Kellogg's third quarter results were  a big disappointment to its investors. It reported a 14% decline in earnings to 80 cents a share -- nine cents short of analysts' expectations. Kellogg attributed this to supply chain investments. Meanwhile, Kellogg revenue rose 4.9% to $3.31 billion but fell $10 million short of expectations, according to ActiveInvestor.

So here's what the investment choice between Ralcorp and Kellogg boils down to:
  • Ralcorp: growing modestly, narrow margins; expensive stock. Ralcorp sales have risen 4% in the past 12 months to $4.7 billion while its net income fell 28% to $225 million -- yielding a low net margin of 4.8%. Its PEG (where a PEG of 1.0 is considered fairly priced) of 1.33 is pricey on a P/E of 20 and expected earnings growth of 15.1% to $6.03 in fiscal year 2012.
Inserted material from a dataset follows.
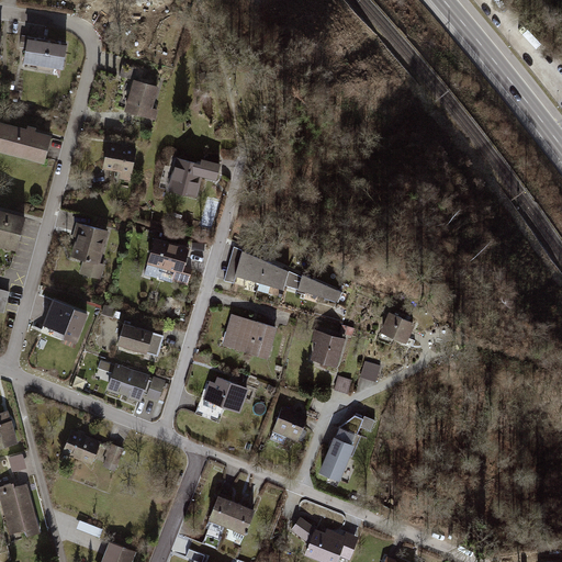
[(68,40),(27,33),(23,59),(64,66),(68,40)]
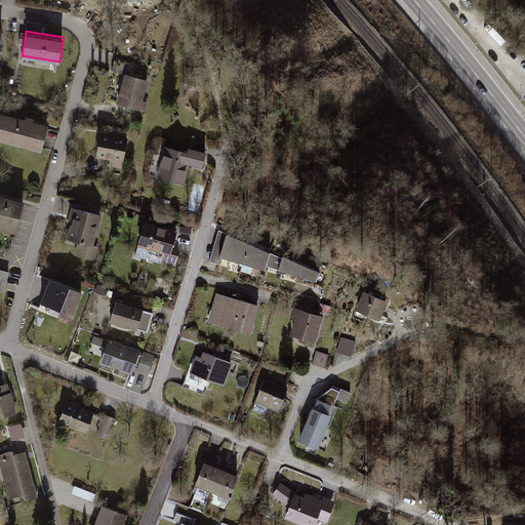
[(143,108),(152,77),(126,69),(117,101),(143,108)]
  • Kellogg: shrinking, decent margins; over-priced stock. Kellogg sales have fallen 1.4% in the past 12 months to $13 billion, while net income has soared 2.9% to $1.2 billion – yielding a decent 9.1% net profit margin. Its PEG of 3.06 is very expensive on a P/E of 15 and expected earnings growth of 4.9% to $3.54 in fiscal 2012.
Ralcorp is the better tasting of these two stocks. It is still over-priced so it would only make sense to buy its shares now if you think -- as Highfields probably does -- that ConAgra will make a bid for the company at a higher price. Kellogg seems to be blundering despite its market dominance -- as a result, its stock is tremendously over-valued.

If forced to pick one -- I'd buy Ralcorp.